Mariella Magi Dionisi feels as if she's been condemned to spend her whole life in the shadow of the late 1970s. She finds her way back to the present only when she talks about her daughter. “For two years now, I've had a grandson … He's such a joy! You should see how cute he is!”

A new controversy erupted in November of the same year when it was revealed that Roberto Del Bello, the personal secretary of the Deputy Minister of the Interior, had been convicted of membership in an armed group and served a prison sentence of four years and seven months. In December yet another scandal broke when the Minister of Social Solidarity appointed Susanna Ronconi to the National Council on Drug Addiction. Ronconi seemed to have excellent credentials in the field, on the basis of both her experience and her publications. But she had also been a member of the Red Brigades commando that in 1974 attacked an office of the Neo-Fascist Party in Padua and took the lives of two people. This time the controversy ended with her resignation. The Rome prosecutor's office also began an investigation of the minister for official misconduct: as a former terrorist, Ms.
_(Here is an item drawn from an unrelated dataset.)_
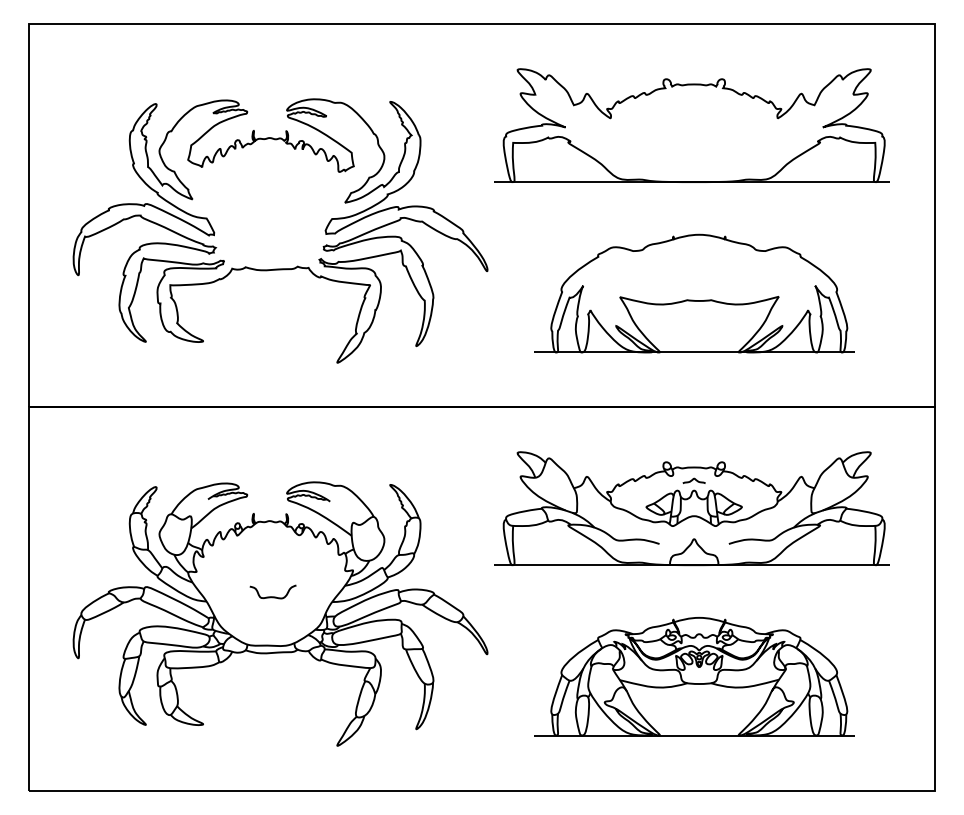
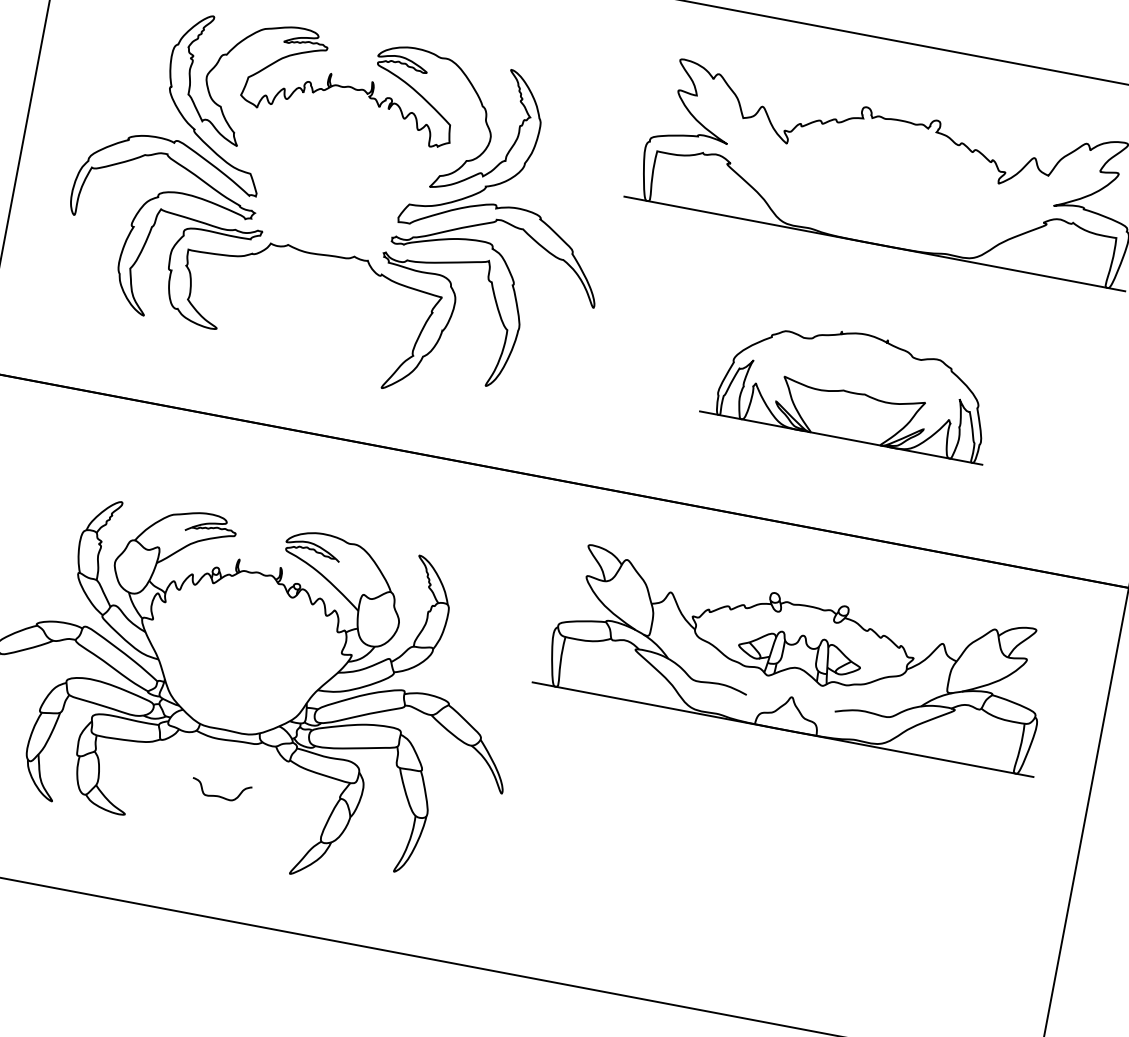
part: (694, 293) -> (851, 385), size x0.7
curve: (693, 480) -> (805, 622), removed
curve: (272, 596) -> (219, 795), moved
part: (694, 676) -> (759, 871), removed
Ronconi was prohibited from holding public office, so her appointment was illegal. She contested the judiciary's interpretation and complained that she was being “shackled to a story from thirty years ago.” She added: “No one is giving any importance to what I've done since then. It's not right. It's vindictive. I do not deny my responsibility and I know that compensation for human life is not possible, but I served my sentence in full and as proof that I've changed there is the truth of the life that I've lived and the concrete commitment I've made.”
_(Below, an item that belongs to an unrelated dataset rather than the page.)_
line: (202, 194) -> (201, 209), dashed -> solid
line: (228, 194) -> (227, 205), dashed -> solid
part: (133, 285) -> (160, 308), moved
On January 29, 1979, Emilio Alessandrini was killed by eight gunshots fired by two members of Prima Linea, Marco Donat Cattin and Sergio Segio, shortly after dropping off his son Marco at school. He was thirty-seven, the same age as his son is today. Marco Alessandrini is a lawyer in Pescara, his father's hometown. His father was a prosecutor who distinguished himself first for his investigations into right-wing terrorism—he uncovered the Neo-Fascists' role in the Piazza Fontana massacre and the Italian Secret Service's obstruction of the investigation into it—and then for an investigation into the left-wing terrorism of a Milan chapter of Autonomia Operaia. Marco has his father's smiling face, broad forehead, gentle manners, and passion for basketball.

Marco doesn't enjoy speaking in public, but he feels compelled to by a strong sense of duty. His speeches are remarkable for the precise and polished language he uses. “I want to help feed my country's hunger for memory.” The first time he found the courage to speak out was during an interview with
Corriere della Sera
. “It's not true that time heals all wounds. My mother was thirty-four years old when they killed her husband. In a certain sense, she has never moved past that twenty-ninth of January.” They had left Milan for Pescara a few days after the murder, in silence. And in silence they remained for another quarter of a century. “Today we're suffering from this rather disturbing Italian
peculiarity: former terrorists elevated to the status of philosophers, writing books, granting erudite interviews. A full-fledged cultural industry has been created and we are supposed to sit back and accept it.”